EXERCISE DESCRIPTION: Quote verbatim all of the text in the material below, leaving out the pictures in your answer.

Dataset excerpts:
###

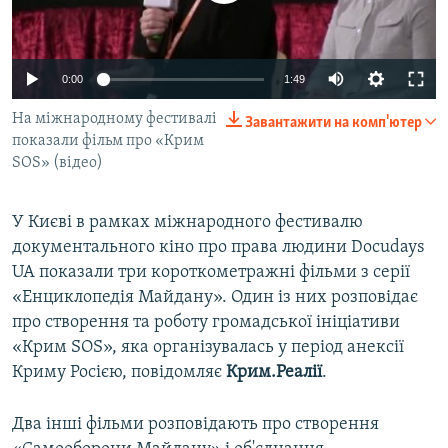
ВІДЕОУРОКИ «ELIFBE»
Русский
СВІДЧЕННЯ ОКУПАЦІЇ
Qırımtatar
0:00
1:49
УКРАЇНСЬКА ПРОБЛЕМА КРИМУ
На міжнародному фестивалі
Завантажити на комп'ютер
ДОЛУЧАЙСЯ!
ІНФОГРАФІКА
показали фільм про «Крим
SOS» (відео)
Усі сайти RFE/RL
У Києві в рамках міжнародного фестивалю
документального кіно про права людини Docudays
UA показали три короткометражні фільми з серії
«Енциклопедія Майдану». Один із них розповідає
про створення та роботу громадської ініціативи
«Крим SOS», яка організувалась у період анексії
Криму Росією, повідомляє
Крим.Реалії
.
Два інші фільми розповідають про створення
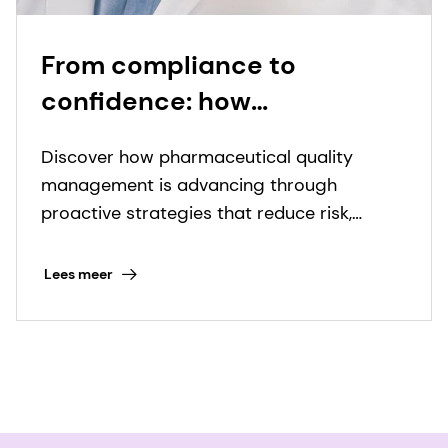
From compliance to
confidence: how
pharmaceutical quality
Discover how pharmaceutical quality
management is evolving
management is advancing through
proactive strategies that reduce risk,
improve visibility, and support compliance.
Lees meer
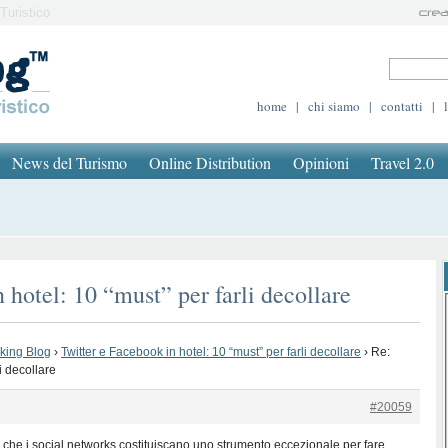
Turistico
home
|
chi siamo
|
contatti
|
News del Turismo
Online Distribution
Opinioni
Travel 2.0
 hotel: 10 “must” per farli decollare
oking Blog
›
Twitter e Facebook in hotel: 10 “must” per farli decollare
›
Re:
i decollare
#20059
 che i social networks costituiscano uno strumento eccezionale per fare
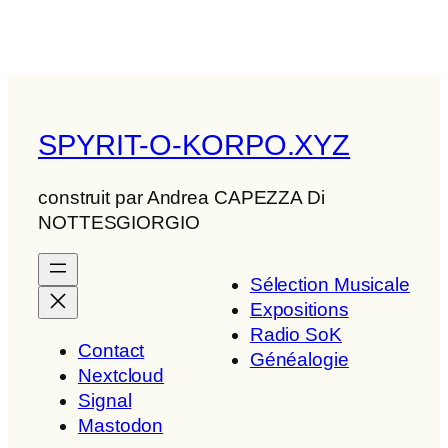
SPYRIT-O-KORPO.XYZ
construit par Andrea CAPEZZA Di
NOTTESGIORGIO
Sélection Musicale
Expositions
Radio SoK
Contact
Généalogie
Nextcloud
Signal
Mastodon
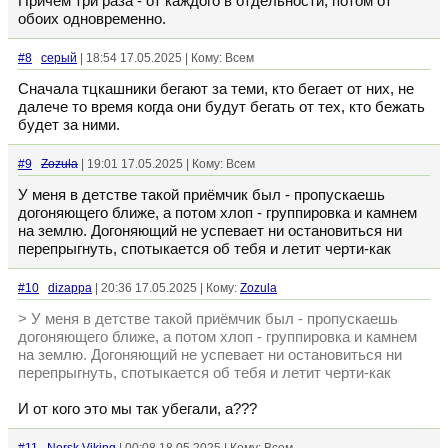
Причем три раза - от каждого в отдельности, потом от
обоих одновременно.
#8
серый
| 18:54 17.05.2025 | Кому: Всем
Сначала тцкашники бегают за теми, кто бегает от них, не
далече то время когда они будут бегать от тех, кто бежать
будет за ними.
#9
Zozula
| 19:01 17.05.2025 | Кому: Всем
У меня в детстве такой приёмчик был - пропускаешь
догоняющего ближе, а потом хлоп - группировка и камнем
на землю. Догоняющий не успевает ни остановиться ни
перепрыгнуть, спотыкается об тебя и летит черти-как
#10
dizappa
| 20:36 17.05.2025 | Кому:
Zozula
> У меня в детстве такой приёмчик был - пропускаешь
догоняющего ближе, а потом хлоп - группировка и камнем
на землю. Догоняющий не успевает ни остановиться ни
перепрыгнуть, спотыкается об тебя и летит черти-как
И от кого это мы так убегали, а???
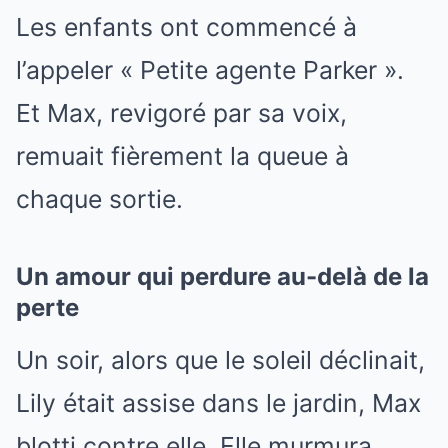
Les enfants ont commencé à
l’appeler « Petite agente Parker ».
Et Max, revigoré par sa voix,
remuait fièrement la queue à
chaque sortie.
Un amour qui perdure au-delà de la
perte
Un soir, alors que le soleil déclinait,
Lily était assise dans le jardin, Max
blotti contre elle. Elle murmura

###

EXERCISE SOLUTION:
ВІДЕОУРОКИ «ELIFBE»
Русский
СВІДЧЕННЯ ОКУПАЦІЇ
Qırımtatar
0:00
1:49
УКРАЇНСЬКА ПРОБЛЕМА КРИМУ
На міжнародному фестивалі
Завантажити на комп'ютер
ДОЛУЧАЙСЯ!
ІНФОГРАФІКА
показали фільм про «Крим
SOS» (відео)
Усі сайти RFE/RL
У Києві в рамках міжнародного фестивалю
документального кіно про права людини Docudays
UA показали три короткометражні фільми з серії
«Енциклопедія Майдану». Один із них розповідає
про створення та роботу громадської ініціативи
«Крим SOS», яка організувалась у період анексії
Криму Росією, повідомляє
Крим.Реалії
.
Два інші фільми розповідають про створення
From compliance to
confidence: how
pharmaceutical quality
Discover how pharmaceutical quality
management is evolving
management is advancing through
proactive strategies that reduce risk,
improve visibility, and support compliance.
Lees meer
Turistico
home
|
chi siamo
|
contatti
|
News del Turismo
Online Distribution
Opinioni
Travel 2.0
 hotel: 10 “must” per farli decollare
oking Blog
›
Twitter e Facebook in hotel: 10 “must” per farli decollare
›
Re:
i decollare
#20059
 che i social networks costituiscano uno strumento eccezionale per fare
SPYRIT-O-KORPO.XYZ
construit par Andrea CAPEZZA Di
NOTTESGIORGIO
Sélection Musicale
Expositions
Radio SoK
Contact
Généalogie
Nextcloud
Signal
Mastodon
Причем три раза - от каждого в отдельности, потом от
обоих одновременно.
#8
серый
| 18:54 17.05.2025 | Кому: Всем
Сначала тцкашники бегают за теми, кто бегает от них, не
далече то время когда они будут бегать от тех, кто бежать
будет за ними.
#9
Zozula
| 19:01 17.05.2025 | Кому: Всем
У меня в детстве такой приёмчик был - пропускаешь
догоняющего ближе, а потом хлоп - группировка и камнем
на землю. Догоняющий не успевает ни остановиться ни
перепрыгнуть, спотыкается об тебя и летит черти-как
#10
dizappa
| 20:36 17.05.2025 | Кому:
Zozula
> У меня в детстве такой приёмчик был - пропускаешь
догоняющего ближе, а потом хлоп - группировка и камнем
на землю. Догоняющий не успевает ни остановиться ни
перепрыгнуть, спотыкается об тебя и летит черти-как
И от кого это мы так убегали, а???
Les enfants ont commencé à
l’appeler « Petite agente Parker ».
Et Max, revigoré par sa voix,
remuait fièrement la queue à
chaque sortie.
Un amour qui perdure au-delà de la
perte
Un soir, alors que le soleil déclinait,
Lily était assise dans le jardin, Max
blotti contre elle. Elle murmura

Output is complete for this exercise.